In all my course syllabus’ I clearly provide my students with the procedure for discussing issues, challenges, grade appeals and provide them with the college wide policies that apply to them. I think that providing them with these guidelines and steps on how we will discuss grade appeals to be really helpful and prevent unclear expectations from arising.
Another technique I learned recently is to clearly state not only what I expect of my students but what they can expect from me. I find that the recent introduction of explaining what they can expect from me and that I am only human has really helped put things into perspective and seems to have mitigates unrealistic expectations. I think many of the issues of student entitlement comes from a lack of realistic expectations.
When approached by students who state that “I pay your salary” and “I pay for my education” instead of getting upset, I present them with the information from our Dean and Vice President of Financial Services here that have a precise breakdown of the “value” of their tuition dollars. Students are shocked to learn that their education is funded 85% by the government and their tuition makes up 15% of our operating revenues. I find that many of the instances of ‘ignorance’ or ‘entitlement’ are because students do not have accurate facts or information to make an informed judgement on. If we provide them with the information that they want or need and use these examples of entitlement as teachable moments I think we can make some progress.
Sharing best practices and approaches with colleagues is I think another great way to respond to entitlement and other challenges and successes we encounter in the classroom. So often, our challenges someone else has overcome or we can get together to discuss possible solutions. I have learned a lot from my peers and colleagues and think that this would be really helpful in better understanding and responding to student entitlement.

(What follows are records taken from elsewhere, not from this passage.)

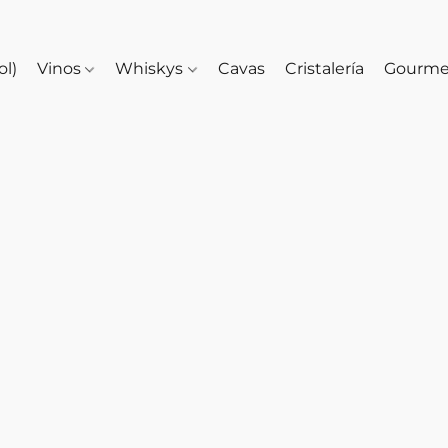
ol)
Vinos
Whiskys
Cavas
Cristalería
Gourm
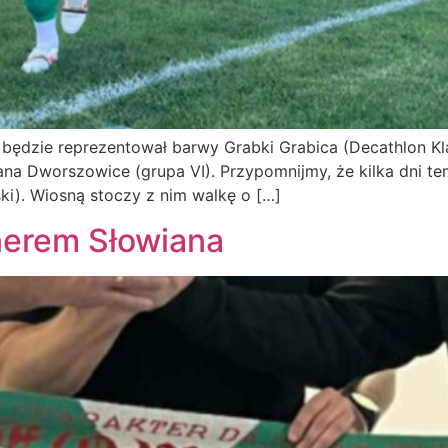
 będzie reprezentował barwy Grabki Grabica (Decathlon Kl
na Dworszowice (grupa VI). Przypomnijmy, że kilka dni tem
ki). Wiosną stoczy z nim walkę o […]
nerem Słowiana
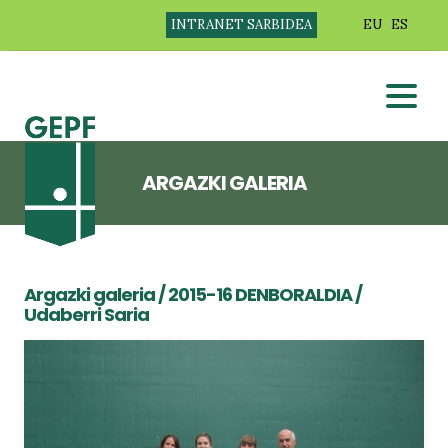
INTRANET SARBIDEA
EU
ES
ARGAZKI GALERIA
Argazki galeria
/
2015-16 DENBORALDIA
/
Udaberri Saria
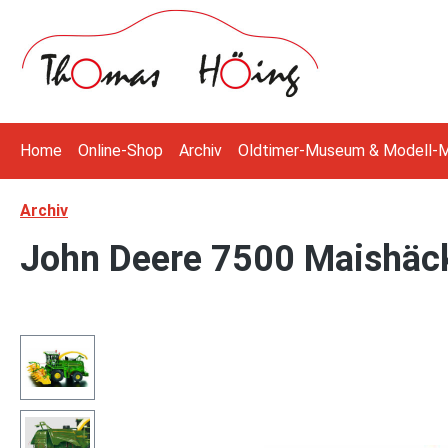
 Hauptinhalt springen
Zur Suche springen
Zur Hauptnavigation springen
Home
Online-Shop
Archiv
Oldtimer-Museum & Modell-
Archiv
John Deere 7500 Maishäck
Bildergalerie überspringen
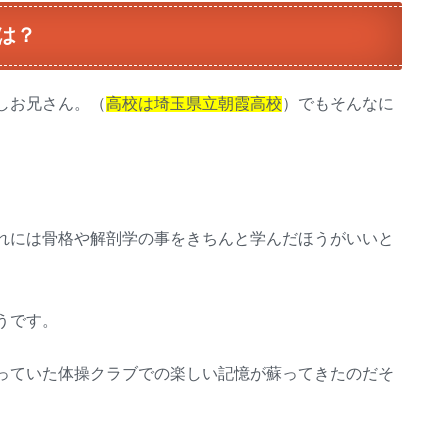
は？
しお兄さん。（
高校は埼玉県立朝霞高校
）でもそんなに
れには骨格や解剖学の事をきちんと学んだほうがいいと
うです。
っていた体操クラブでの楽しい記憶が蘇ってきたのだそ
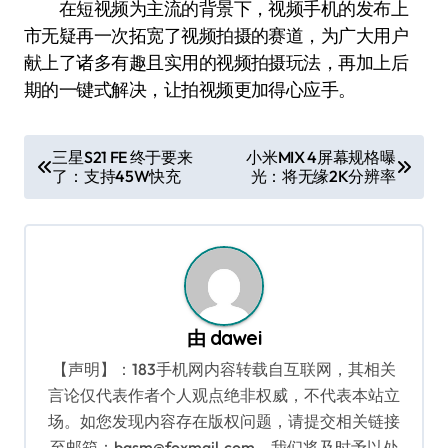
在短视频为主流的背景下，视频手机的发布上
市无疑再一次拓宽了视频拍摄的赛道，为广大用户
献上了诸多有趣且实用的视频拍摄玩法，再加上后
期的一键式解决，让拍视频更加得心应手。
文
三星S21 FE 终于要来
小米MIX 4屏幕规格曝
了：支持45W快充
光：将无缘2K分辨率
章
导
航
由
dawei
【声明】：183手机网内容转载自互联网，其相关
言论仅代表作者个人观点绝非权威，不代表本站立
场。如您发现内容存在版权问题，请提交相关链接
至邮箱：bqsm@foxmail.com，我们将及时予以处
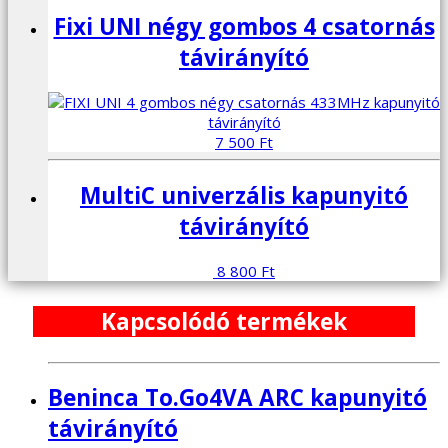
Fixi UNI négy gombos 4 csatornás
távirányító
7 500
Ft
MultiC univerzális kapunyitó
távirányító
8 800
Ft
Kapcsolódó termékek
Beninca To.Go4VA ARC kapunyitó
távirányító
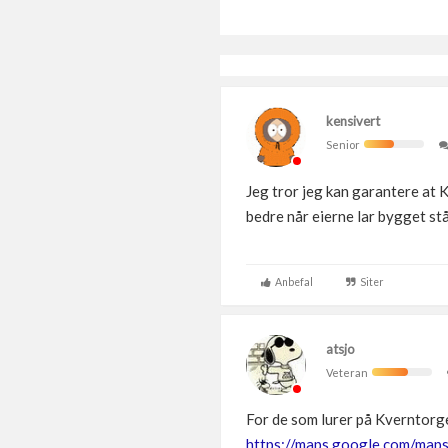
kensivert
Senior
Jeg tror jeg kan garantere at 
bedre når eierne lar bygget stå
Anbefal
Siter
atsjo
Veteran
For de som lurer på Kverntorg
https://maps.google.com/map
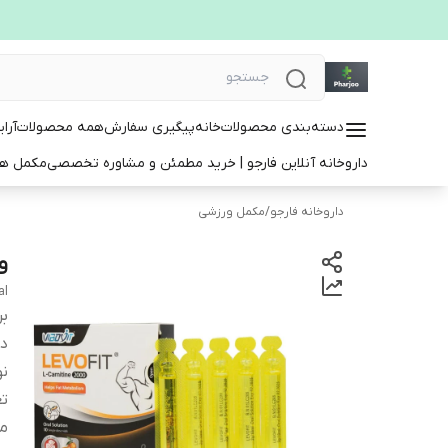
دسته‌بندی محصولات
خانه
پیگیری سفارش
همه محصولات
آرا
داروخانه آنلاین فارجو | خرید مطمئن و مشاوره تخصصی
مکمل ها
داروخانه فارجو
/
مکمل ورزشی
ویا
al
بر
دس
ن
تع
مو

Final Reflections on conference process…
Caley and I met in person to discuss this project. I really enjoyed the opportunity to learn from and with one of my colleagues. Most of our conversations are personal or work related, but it was really different when we were conversing as fellow students. I learned a lot from Caley. I was reluctant and nervous about this blog exercise as I never engaged in a blogging assignment. Caley is a seasoned blogger so she did an excellent job of teaching me how to build my blog. I learn best this way, hands on and in an interactive and engaging way. I Think I would have struggled more if I had to learn this on my own. I valued this learning experience and it really satisfied my learning needs.
Through the discussion on our sources of information and perspectives on our articles, it was interesting to see how our personal experiences and perceptions shaped our attitude and responses towards student entitlement. We shared various strategies and the information that we learned on the trends in student entitlement. We both agree on the trends, that is a growing concern, but recognize some of the proposed responses were not compatible for both of us. It was refreshing to learn from each other and appreciate that there is not one solution that will work for all educators and students.
Thank you for this great learning opportunity. This assignment moved me out of my comfort zone and with the support of my partner, I learned not only how to blog but more about student entitlement and my roles.